---- Dataset records

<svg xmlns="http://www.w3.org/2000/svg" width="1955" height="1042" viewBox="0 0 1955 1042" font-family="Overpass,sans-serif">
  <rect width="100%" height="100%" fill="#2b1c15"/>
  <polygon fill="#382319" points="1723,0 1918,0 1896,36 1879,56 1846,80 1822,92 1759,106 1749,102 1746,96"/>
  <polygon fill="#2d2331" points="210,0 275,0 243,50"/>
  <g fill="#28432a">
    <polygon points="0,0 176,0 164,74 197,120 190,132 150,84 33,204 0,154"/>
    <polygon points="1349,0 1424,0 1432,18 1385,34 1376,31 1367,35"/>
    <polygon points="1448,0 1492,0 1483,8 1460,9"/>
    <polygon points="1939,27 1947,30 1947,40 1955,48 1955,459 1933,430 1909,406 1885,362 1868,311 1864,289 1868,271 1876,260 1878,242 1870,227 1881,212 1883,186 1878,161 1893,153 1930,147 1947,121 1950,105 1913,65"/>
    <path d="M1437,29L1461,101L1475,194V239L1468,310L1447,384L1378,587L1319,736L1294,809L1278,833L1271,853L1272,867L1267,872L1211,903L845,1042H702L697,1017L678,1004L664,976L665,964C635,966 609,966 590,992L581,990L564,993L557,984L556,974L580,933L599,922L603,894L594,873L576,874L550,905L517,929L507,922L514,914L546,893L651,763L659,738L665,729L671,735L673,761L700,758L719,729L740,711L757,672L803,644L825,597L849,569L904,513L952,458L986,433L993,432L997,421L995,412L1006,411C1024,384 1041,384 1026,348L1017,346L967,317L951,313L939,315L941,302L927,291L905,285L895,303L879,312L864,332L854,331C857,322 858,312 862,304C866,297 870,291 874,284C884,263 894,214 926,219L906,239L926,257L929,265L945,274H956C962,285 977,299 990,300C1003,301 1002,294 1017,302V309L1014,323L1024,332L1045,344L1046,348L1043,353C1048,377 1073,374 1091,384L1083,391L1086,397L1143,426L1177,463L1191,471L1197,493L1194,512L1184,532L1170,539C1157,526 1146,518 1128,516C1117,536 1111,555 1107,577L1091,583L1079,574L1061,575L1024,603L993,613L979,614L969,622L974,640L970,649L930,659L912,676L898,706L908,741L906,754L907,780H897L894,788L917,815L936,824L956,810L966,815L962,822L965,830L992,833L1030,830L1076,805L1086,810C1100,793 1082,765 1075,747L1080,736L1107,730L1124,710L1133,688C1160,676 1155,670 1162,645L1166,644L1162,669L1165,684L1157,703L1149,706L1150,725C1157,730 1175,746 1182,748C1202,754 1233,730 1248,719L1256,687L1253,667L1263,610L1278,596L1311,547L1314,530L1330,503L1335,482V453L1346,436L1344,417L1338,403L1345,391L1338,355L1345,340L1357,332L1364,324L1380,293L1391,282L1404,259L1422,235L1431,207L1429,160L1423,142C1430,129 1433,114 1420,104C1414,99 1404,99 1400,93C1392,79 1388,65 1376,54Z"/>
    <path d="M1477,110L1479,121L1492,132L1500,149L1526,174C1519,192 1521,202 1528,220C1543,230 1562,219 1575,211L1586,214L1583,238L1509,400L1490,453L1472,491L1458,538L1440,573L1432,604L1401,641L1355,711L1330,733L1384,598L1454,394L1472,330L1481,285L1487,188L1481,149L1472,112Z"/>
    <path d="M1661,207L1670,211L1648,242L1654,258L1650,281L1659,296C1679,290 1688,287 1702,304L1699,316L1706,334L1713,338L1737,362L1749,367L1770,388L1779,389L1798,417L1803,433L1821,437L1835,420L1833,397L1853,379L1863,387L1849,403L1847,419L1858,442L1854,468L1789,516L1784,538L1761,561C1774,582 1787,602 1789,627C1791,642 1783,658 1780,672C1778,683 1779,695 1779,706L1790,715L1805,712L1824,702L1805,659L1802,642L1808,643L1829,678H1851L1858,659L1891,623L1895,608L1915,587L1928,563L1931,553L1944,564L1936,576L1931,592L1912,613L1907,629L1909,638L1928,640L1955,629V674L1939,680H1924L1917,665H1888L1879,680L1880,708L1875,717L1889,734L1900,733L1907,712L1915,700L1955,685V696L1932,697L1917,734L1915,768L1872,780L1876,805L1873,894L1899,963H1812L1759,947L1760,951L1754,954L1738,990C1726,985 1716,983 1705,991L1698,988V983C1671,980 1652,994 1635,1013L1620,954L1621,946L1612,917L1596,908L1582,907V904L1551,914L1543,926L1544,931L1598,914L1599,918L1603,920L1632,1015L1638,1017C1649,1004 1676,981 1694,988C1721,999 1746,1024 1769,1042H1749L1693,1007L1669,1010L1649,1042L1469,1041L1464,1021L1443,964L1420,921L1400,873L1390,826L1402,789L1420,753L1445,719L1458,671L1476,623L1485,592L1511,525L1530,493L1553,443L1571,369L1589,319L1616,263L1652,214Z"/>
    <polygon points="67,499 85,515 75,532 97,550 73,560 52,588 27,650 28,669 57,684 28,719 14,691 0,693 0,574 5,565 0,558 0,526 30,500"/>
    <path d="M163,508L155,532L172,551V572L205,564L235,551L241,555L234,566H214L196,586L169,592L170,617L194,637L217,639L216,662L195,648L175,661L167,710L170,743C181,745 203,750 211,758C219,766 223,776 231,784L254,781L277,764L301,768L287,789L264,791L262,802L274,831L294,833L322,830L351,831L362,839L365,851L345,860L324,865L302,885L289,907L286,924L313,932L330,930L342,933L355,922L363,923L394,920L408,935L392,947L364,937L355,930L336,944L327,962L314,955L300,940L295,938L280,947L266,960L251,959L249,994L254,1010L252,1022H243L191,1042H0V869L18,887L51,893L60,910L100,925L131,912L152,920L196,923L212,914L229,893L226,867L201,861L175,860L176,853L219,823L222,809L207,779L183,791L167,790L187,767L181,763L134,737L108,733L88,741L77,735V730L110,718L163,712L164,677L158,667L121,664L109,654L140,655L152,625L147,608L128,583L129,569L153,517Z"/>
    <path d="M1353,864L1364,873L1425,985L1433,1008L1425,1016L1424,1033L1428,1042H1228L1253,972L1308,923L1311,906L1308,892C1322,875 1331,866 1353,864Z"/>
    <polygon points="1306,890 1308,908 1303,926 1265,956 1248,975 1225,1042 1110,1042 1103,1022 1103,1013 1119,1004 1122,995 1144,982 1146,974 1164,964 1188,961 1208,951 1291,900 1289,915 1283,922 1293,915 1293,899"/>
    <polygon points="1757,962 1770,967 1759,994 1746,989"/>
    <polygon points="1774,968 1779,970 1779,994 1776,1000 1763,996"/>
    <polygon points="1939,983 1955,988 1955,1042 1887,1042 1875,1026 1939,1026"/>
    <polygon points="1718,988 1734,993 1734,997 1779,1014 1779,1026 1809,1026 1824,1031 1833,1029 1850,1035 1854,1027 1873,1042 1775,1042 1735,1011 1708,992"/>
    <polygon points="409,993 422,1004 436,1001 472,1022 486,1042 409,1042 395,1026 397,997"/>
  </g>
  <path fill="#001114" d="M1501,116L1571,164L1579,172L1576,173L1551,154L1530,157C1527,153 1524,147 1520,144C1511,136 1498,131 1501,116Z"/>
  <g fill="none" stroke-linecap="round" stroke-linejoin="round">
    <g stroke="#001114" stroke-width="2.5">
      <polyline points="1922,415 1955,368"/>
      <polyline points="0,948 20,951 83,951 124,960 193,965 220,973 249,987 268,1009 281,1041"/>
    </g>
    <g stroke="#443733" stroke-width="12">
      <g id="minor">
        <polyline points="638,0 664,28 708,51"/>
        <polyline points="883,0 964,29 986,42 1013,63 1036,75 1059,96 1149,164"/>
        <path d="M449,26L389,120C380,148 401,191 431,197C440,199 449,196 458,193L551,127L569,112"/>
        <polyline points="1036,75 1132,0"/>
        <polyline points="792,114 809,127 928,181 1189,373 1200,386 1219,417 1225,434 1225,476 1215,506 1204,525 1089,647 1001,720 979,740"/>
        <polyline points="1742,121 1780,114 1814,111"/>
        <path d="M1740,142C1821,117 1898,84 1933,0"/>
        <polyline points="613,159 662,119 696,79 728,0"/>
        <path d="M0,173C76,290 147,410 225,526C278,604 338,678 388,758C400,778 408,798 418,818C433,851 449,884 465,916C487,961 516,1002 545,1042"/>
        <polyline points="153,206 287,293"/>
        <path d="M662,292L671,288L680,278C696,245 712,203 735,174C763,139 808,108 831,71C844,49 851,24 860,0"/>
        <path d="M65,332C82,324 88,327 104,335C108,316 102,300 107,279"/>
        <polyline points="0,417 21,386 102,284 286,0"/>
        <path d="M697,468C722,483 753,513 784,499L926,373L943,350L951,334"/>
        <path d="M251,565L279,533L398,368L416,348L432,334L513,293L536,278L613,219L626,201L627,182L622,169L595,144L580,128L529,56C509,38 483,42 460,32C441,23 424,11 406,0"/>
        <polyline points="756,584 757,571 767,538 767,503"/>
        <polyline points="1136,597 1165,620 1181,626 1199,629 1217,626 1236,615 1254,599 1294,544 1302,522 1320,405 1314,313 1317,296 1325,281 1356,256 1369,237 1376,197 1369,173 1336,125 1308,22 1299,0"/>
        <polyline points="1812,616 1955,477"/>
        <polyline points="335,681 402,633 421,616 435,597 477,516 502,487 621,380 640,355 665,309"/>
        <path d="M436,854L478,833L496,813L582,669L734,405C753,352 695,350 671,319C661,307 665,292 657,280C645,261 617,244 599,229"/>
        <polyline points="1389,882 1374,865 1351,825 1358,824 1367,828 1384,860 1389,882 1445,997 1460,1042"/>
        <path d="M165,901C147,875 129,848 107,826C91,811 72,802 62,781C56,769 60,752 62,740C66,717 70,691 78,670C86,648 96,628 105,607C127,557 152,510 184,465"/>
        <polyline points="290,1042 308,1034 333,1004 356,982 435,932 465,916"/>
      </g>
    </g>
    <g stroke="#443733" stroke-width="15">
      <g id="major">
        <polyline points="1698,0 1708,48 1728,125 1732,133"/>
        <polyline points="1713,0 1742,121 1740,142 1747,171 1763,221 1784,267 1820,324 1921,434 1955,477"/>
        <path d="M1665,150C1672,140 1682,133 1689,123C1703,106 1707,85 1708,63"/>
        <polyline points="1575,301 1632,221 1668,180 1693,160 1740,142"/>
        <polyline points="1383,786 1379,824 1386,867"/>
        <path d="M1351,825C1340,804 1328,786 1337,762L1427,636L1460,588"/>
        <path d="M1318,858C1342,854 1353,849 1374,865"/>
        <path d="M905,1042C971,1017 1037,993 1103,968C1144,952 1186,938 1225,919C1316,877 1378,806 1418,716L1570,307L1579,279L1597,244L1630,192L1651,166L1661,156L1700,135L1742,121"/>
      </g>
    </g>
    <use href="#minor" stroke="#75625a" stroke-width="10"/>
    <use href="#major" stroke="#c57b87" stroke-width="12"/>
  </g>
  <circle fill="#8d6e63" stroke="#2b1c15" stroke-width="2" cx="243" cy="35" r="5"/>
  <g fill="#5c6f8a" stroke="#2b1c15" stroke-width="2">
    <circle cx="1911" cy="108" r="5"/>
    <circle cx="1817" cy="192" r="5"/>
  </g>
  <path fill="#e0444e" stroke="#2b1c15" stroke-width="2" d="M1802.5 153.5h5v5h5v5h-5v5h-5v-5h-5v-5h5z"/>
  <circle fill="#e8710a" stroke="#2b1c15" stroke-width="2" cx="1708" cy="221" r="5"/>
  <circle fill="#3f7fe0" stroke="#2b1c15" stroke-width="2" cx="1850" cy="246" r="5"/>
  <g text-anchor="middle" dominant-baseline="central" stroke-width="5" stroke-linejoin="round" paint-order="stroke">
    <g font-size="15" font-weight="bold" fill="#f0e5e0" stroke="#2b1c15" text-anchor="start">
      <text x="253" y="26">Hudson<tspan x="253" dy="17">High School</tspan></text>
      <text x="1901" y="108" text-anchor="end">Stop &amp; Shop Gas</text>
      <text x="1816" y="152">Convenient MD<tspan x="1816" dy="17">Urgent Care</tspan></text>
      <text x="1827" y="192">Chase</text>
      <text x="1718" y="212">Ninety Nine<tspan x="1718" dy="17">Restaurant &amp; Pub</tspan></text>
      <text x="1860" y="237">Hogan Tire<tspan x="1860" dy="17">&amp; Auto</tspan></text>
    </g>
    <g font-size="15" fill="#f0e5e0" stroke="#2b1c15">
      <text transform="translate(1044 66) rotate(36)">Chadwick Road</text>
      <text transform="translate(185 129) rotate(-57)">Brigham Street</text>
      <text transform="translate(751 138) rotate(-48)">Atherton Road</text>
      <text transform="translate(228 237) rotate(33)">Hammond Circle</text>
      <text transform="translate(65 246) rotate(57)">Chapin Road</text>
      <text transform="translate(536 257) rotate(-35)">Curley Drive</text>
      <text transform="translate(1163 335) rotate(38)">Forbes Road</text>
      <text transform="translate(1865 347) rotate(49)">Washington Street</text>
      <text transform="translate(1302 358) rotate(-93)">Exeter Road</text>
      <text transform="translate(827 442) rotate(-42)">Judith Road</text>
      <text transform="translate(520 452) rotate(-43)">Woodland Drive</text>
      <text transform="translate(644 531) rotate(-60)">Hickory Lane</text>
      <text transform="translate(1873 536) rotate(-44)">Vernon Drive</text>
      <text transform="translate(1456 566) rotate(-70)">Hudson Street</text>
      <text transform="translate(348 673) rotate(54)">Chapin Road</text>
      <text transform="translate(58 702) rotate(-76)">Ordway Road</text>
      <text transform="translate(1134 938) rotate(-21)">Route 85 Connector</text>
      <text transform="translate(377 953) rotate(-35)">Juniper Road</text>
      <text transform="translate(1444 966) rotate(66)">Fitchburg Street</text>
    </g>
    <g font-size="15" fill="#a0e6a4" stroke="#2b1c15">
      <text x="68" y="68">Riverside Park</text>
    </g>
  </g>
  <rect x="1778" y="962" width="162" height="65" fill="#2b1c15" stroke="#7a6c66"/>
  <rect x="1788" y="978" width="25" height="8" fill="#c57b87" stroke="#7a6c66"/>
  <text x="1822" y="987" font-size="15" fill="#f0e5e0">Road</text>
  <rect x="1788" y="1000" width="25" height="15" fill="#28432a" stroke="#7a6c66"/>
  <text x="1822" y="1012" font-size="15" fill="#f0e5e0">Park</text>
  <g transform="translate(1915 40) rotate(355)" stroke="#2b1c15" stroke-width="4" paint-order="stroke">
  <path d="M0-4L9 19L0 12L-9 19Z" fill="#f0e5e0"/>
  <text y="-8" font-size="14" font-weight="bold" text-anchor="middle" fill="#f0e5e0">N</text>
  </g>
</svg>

--------

→ Try it: From the records above, how many lines include the word "bold"? Only the number is wanted.

→ Task answer: 2